Pemkot Serang Gratiskan PBB di Bawah Rp50 Ribu
- 03 Feb 2026 11:46 WIB
- Banten
RRI.CO.ID, Serang - Pemerintah Kota (Pemkot) Serang mulai menerapkan kebijakan pembebasan Pajak Bumi dan Bangunan Perdesaan dan Perkotaan (PBB-P2) bagi masyarakat tidak mampu. Kebijakan ini menyasar wajib pajak dengan nilai ketetapan nol hingga Rp50.000 dan mulai berlaku tahun ini.
Wali Kota Serang, Budi Rustandi menyebut, pembebasan pajak tersebut ditujukan agar masyarakat kecil tidak terbebani kewajiban fiskal. Penarikan pajak daerah diarahkan kepada warga yang dinilai memiliki kemampuan ekonomi lebih baik.
“Untuk masyarakat yang tidak mampu dan nilai pajaknya di bawah Rp50.000, kami gratiskan. Kami fokus kepada orang-orang yang mampu,” ujar Budi Rustandi, Selasa 3 Februari 2026.

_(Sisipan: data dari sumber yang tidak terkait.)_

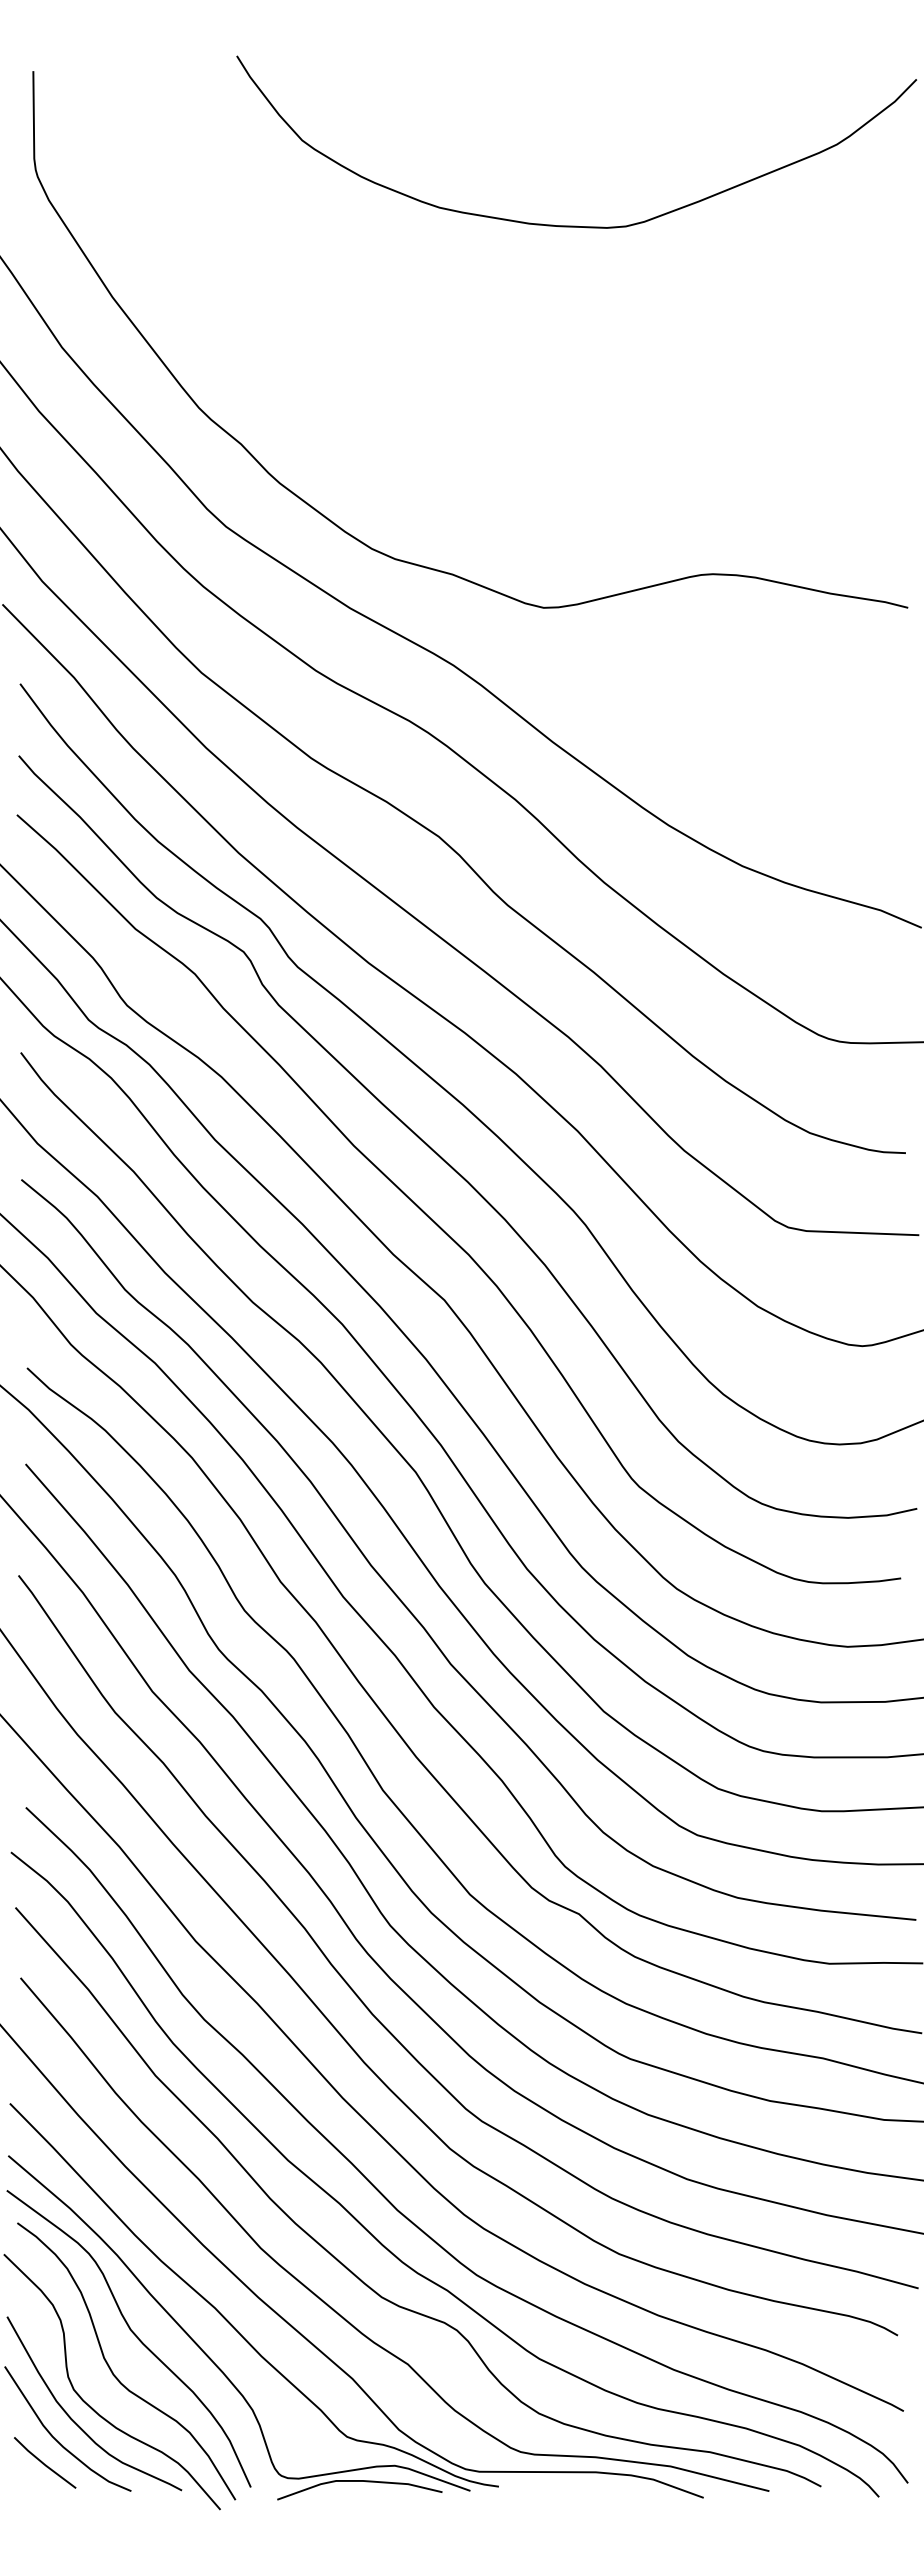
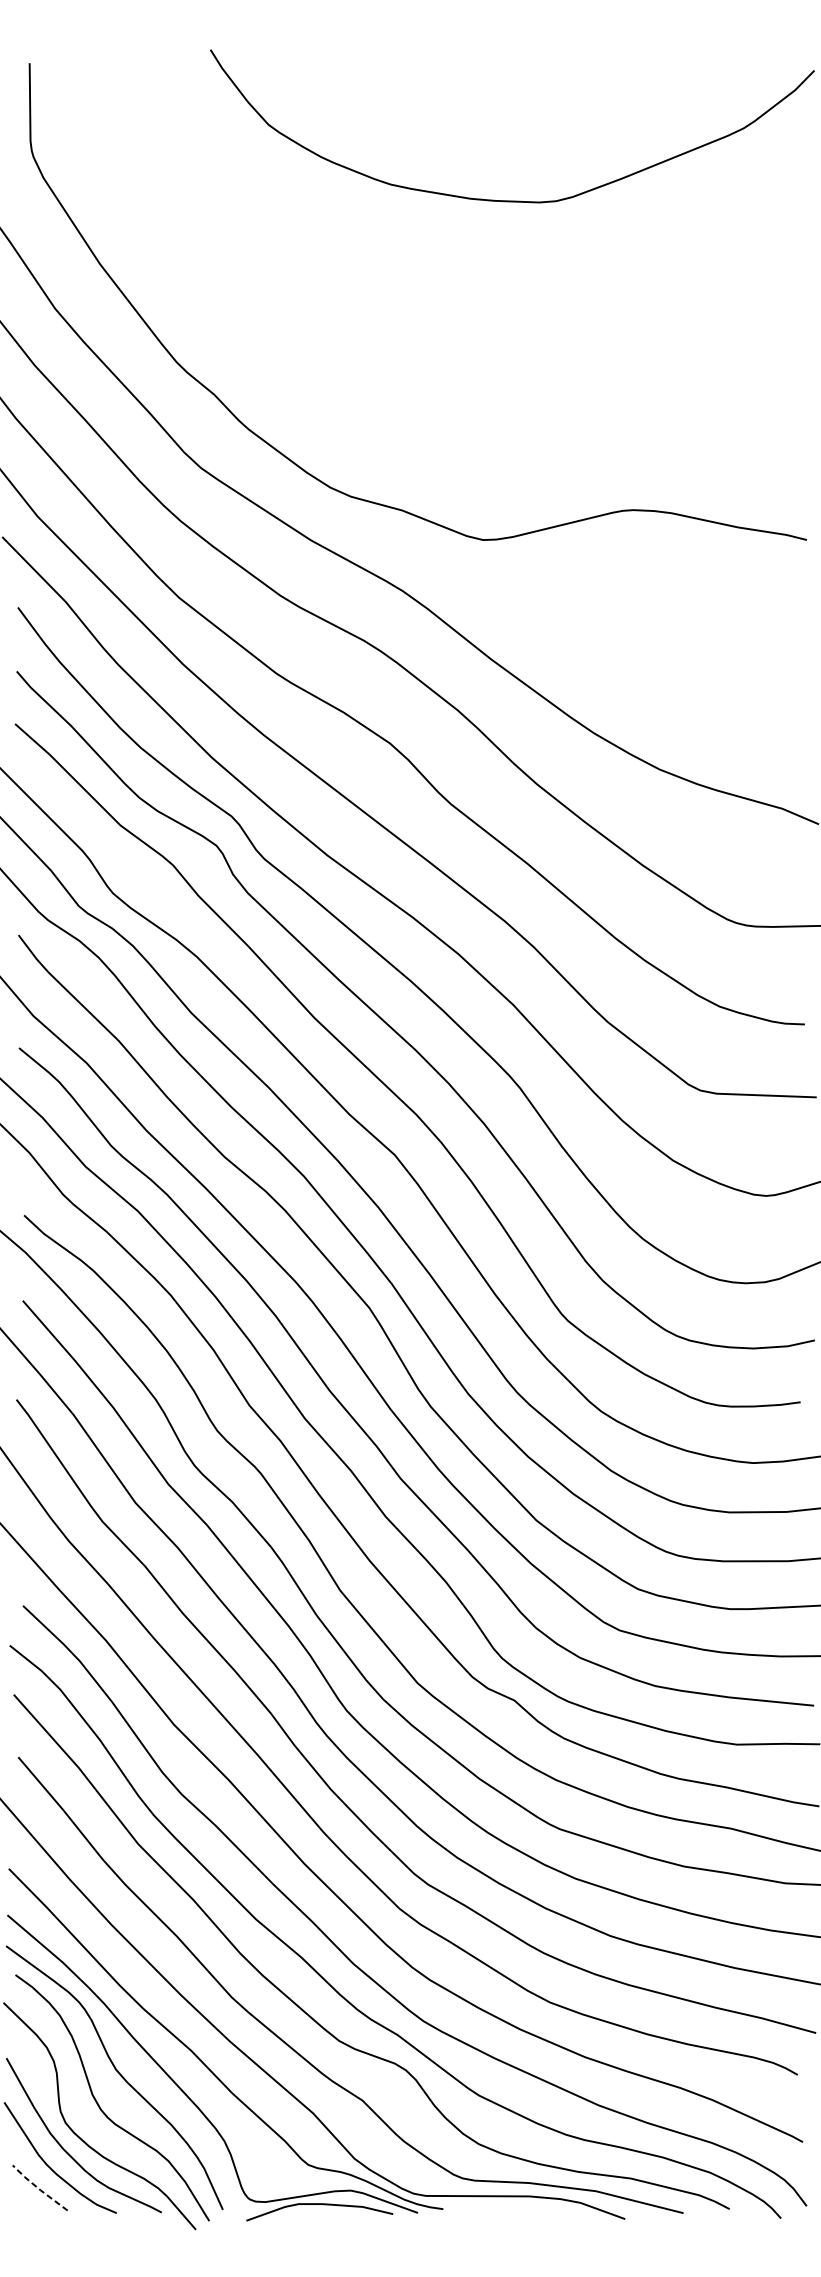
line: (43, 2463) -> (38, 2188), solid -> dashed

Baca juga: Pemkab Lebak Bebaskan PBB Bagi Petani
Ia menilai, kebijakan ini tetap menjaga keberlangsungan pelayanan publik tanpa mengurangi hak masyarakat kurang mampu, sekaligus mendorong sistem perpajakan yang lebih adil di tingkat daerah.
Kepala Bapenda Kota Serang, Hari W. Pamungkas mengatakan, pembebasan PBB-P2 dengan nilai nol hingga Rp50.000 untuk pertama kalinya diterapkan dan seluruhnya disubsidi oleh pemerintah daerah. “Untuk nilai PBB dari nol sampai Rp50.000 itu gratis. Artinya disubsidi oleh pemerintah,” kata Hari.
Selain pembebasan, Bapenda juga mengubah skema insentif pajak. Jika sebelumnya relaksasi diberikan kepada wajib pajak yang menunggak, kini insentif diarahkan kepada wajib pajak yang patuh. Pembayaran PBB-P2 pada periode 2 Februari hingga 31 Maret diberikan potongan 10 persen.
Baca juga: Pemutakhiran Data Lemah, Realisasi PBB Pandeglang Rendah
Diskon lanjutan sebesar 5 persen diberikan bagi wajib pajak yang melakukan pembayaran pada periode 1 April hingga 30 Juni 2026. “Kita apresiasi yang rajin bayar. Bayar lebih cepat, pajaknya lebih hemat,” ujarnya.
Dari sisi penghitungan, Pemkot Serang menetapkan Nilai Jual Objek Pajak Tidak Kena Pajak (NJOPTKP) sebesar Rp25 juta, lebih tinggi dari batas minimal nasional Rp10 juta. NJOP akan dikurangi terlebih dahulu sebelum dikenakan pajak.
Sementara Nilai Jual Kena Pajak (NJKP) untuk Buku 1 hingga Buku 3 ditetapkan sebesar 65 persen dari NJOP dikalikan tarif. Adapun Buku 4 dan Buku 5 dikenakan penuh 100 persen. Hari menyebutkan, terdapat sekitar 62.742 wajib pajak yang masuk dalam kategori pembebasan PBB-P2 dengan total nilai pajak mencapai Rp1,83 miliar.
Baca juga: Naik 22 Persen, Capaian PBB Kota Serang Diapresiasi Wali Kota
Surat Pemberitahuan Pajak Terutang (SPPT) telah disiapkan dan mulai diambil camat serta lurah sejak awal Februari. “Di SPPT sudah ada penanda. Mana yang gratis, mana yang tidak, semuanya sudah jelas,” ucapnya
Untuk tahun 2026, target penerimaan PBB-P2 Kota Serang ditetapkan sebesar Rp51 miliar, naik sekitar 15 persen dibandingkan realisasi tahun sebelumnya sebesar Rp44 miliar. Seluruh kebijakan insentif dan pembebasan pajak tersebut diatur dalam Keputusan Wali Kota sebagai dasar pelaksanaan di lapangan.